* _Job_: Report every line of the listing below that contains the word "subtitle", treating uppercase and lowercase as different.

* _Extracted records_:
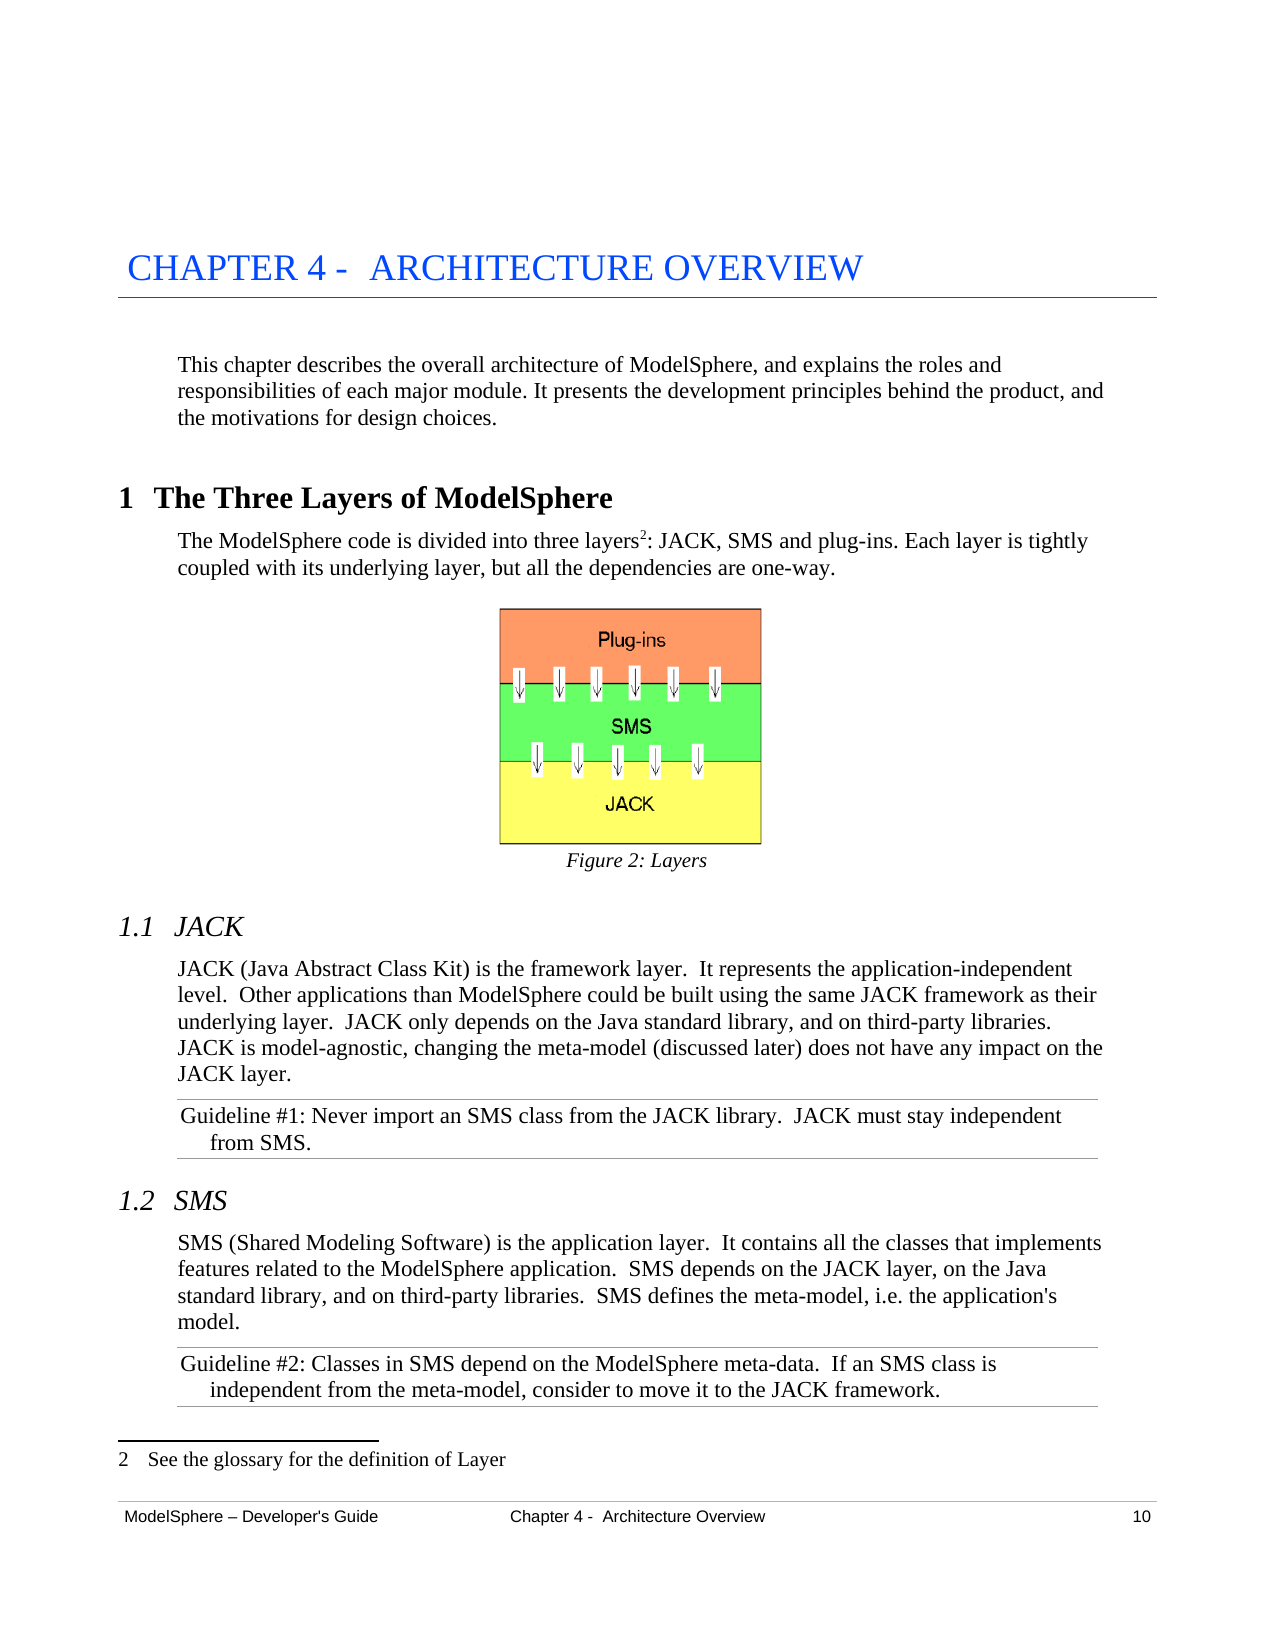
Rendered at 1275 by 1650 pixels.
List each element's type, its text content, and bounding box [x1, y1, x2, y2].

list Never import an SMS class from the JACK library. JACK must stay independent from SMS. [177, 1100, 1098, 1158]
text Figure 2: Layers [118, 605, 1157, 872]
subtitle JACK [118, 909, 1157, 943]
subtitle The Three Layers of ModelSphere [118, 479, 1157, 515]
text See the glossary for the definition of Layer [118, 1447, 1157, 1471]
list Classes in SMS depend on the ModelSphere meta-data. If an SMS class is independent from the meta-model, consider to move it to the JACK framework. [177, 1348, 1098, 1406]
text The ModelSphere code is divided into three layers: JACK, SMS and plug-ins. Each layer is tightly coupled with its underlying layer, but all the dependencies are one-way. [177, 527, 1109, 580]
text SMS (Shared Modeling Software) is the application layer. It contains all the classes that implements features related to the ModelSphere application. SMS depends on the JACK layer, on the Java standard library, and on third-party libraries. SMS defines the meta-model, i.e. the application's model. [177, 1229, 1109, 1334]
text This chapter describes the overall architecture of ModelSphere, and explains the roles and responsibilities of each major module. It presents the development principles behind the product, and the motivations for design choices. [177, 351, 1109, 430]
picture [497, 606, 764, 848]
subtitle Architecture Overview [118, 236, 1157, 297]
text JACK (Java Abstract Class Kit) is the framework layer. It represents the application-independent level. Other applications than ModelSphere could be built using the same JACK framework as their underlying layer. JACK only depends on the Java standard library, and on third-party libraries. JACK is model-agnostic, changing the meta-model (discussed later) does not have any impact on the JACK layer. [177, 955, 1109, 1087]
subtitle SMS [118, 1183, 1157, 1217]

* _Final result_:
subtitle JACK [118, 909, 1157, 943]
subtitle The Three Layers of ModelSphere [118, 479, 1157, 515]
subtitle Architecture Overview [118, 236, 1157, 297]
subtitle SMS [118, 1183, 1157, 1217]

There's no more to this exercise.